Clive first came to languages by learning their grammar. Years
later he told his own students: “You have to have grammar. Without grammar,
language is just a jelly that collapses without meaning.” Yet seven years on,
in real life, he couldn’t even order a cheese sandwich.
His first students were subject to a sort of programing. It was
a bit more than a drill but only just. It got them saying things. A few.
Then came Communicative Language Learning. “It doesn’t
matter how elegant the language is, the communication is the main thing.” His
students managed to get cheese sandwiches, fries and many other delights when
they’d been learning for less than two years.
But it still wasn’t enough for the advisors and inspectors. “It
lacks fluency. It lacks accuracy. We need more Target Language.”
Are we going back to the
Direct Method? thought Clive. He remembered warning anecdotes form his tutor
of the enthusiastic teacher of French who rushed into the classroom at the last
minute every time crying “Bonjour, la classe.” The class thought he was
apologising for being late. But Clive also remembered his frequent visits to
schools where foreign children learnt English and there was a sort of
expectation that whole lessons would be conducted entirely in the “Target Language”.
Why wouldn’t they be?
The Powers that Be thought languages should include creativity,
but they couldn’t work out what that really meant so they took it out of the curriculum
again. Clive thought it was when one of his students sighed and said “Je déteste
le professeur.” He had just explained, very carefully, in the target language,
what the objectives were for today’s lesson. Or it might be when his students, just
two weeks into their course, managed to write acrostic poems in German or
before the end of the first year his students of Spanish managed to produce
some fabulous haiku based on colour. And
naturally, there was that young man who did brilliantly in his oral, event though
he didn’t deserve to, the lazy sod, because the night before he’d been chatting
up the French girls, on exchange with a neighbouring school.

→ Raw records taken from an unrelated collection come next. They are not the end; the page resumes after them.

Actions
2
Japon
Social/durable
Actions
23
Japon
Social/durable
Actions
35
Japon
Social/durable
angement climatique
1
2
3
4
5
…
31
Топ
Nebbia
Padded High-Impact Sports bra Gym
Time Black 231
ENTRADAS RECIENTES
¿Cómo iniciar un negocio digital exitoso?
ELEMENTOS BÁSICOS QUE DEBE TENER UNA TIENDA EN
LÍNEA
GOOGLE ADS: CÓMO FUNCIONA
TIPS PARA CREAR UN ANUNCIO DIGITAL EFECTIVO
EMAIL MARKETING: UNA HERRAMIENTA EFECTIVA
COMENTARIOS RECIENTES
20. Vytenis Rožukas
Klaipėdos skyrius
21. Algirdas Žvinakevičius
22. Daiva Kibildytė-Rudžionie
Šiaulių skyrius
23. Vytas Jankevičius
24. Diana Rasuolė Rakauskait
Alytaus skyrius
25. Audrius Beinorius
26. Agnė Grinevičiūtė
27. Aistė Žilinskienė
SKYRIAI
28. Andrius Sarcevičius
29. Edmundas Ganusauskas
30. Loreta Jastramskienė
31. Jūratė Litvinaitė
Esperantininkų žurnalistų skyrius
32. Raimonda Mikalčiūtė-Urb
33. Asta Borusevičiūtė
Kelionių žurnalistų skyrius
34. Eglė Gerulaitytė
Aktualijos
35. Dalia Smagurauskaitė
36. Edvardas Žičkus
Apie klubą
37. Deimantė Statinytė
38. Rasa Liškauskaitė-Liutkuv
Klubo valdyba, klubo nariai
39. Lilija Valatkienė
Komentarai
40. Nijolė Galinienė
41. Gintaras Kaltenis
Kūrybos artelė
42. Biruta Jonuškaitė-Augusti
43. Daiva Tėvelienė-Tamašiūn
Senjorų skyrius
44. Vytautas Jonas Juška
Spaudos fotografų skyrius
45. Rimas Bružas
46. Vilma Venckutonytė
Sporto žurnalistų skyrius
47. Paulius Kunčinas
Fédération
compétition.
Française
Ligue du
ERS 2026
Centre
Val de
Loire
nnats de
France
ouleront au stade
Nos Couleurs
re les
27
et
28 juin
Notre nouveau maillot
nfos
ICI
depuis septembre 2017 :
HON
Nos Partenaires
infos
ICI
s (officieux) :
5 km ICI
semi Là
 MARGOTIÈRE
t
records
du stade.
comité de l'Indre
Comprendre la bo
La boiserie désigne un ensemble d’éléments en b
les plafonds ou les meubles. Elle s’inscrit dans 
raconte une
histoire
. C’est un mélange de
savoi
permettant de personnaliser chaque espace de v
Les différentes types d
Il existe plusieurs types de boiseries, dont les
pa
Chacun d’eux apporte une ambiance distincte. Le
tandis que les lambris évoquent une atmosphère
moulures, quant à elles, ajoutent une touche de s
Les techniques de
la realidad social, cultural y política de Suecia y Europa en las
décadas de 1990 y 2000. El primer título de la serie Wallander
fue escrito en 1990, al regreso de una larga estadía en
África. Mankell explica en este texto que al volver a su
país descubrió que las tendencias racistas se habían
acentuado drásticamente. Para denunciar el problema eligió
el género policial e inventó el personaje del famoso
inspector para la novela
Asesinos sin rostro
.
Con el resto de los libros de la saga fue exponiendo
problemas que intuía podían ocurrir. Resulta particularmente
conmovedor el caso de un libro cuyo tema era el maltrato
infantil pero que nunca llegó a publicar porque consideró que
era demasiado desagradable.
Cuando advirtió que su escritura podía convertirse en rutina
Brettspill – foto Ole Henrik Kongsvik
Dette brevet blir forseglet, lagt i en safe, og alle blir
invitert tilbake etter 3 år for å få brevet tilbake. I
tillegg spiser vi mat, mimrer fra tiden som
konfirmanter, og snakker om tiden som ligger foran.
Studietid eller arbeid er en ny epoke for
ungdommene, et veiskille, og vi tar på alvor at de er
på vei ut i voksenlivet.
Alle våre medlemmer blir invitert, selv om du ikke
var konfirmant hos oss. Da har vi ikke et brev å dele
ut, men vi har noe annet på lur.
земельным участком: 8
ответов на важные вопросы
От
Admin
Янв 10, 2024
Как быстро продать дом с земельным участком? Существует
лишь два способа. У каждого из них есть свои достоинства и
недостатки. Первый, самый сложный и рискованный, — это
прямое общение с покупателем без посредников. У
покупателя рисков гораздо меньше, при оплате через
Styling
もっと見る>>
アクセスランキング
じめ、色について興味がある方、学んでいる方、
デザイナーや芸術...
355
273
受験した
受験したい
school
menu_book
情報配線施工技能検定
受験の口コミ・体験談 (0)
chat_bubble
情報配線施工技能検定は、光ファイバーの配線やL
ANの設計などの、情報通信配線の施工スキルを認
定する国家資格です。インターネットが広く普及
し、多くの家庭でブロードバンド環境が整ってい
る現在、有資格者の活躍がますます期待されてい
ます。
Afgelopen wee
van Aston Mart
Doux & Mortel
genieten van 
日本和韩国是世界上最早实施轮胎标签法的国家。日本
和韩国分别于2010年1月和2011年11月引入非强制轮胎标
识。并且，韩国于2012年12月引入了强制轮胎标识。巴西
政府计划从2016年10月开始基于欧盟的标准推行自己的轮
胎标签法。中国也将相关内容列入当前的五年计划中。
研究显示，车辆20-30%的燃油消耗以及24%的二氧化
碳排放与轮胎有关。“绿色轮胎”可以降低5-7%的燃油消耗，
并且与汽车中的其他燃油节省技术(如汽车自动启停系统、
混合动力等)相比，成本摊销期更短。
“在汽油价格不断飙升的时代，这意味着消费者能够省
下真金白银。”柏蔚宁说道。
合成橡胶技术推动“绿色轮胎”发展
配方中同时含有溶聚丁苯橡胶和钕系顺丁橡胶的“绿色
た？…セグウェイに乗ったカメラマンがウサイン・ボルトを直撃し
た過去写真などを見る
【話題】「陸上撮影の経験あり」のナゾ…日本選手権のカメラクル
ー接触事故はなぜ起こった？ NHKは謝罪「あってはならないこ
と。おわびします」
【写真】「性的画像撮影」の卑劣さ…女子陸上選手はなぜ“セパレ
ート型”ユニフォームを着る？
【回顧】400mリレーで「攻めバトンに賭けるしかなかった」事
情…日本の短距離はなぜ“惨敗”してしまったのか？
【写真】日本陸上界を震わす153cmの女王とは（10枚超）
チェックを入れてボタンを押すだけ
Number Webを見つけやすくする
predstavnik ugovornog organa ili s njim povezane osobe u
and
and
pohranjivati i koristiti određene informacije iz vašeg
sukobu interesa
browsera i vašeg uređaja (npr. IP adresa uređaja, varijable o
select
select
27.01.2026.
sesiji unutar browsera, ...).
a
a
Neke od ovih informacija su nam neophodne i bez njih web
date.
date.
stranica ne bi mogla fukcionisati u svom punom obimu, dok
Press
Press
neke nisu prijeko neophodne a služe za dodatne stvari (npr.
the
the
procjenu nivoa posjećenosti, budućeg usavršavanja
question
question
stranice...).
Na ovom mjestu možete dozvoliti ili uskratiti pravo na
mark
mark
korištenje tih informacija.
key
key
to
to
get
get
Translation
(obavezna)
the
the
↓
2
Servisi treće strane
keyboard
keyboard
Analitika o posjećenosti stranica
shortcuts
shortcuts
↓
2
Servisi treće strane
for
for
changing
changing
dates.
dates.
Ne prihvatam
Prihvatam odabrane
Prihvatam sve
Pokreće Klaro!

Then there was Computer Assisted Language Learning. That’s started
off crudely and got better when the language experts told the computer experts
what they really, really wanted. And the Internet anyway, provided authentic experience
and contact with native speakers, not to mention opportunities for tandem
learning.
One day a very good German student of English said: “But we
learnt the grammar very quickly. It’s the best way to learn a language. It
gives you the power to build it up.” He thought
she had a point and that what goes around comes around.
They were all right and they were all wrong, after all.
Motivation, he decided, was the key. Give them a reason to
want to learn. They’ll find their own way. Help them to make friends. That’s
what he did. He himself gained a lot of friends from different countries and helped others to do the same. He read and
spoke fluently in three other languages, could manage a fourth and didn’t get
anywhere with a fifth. Too old, he
concluded. Palate’s set. New dogs and old
tricks etc.
What he read taught him empathy and by the time
he retired he didn’t really know who he we anymore because he could understand so
many points of view. Except, in the end, he decided, that after all, he quite
liked a cosy afternoon in on a rainy day in the UK, with his books for company.
Even if most of them weren’t in English.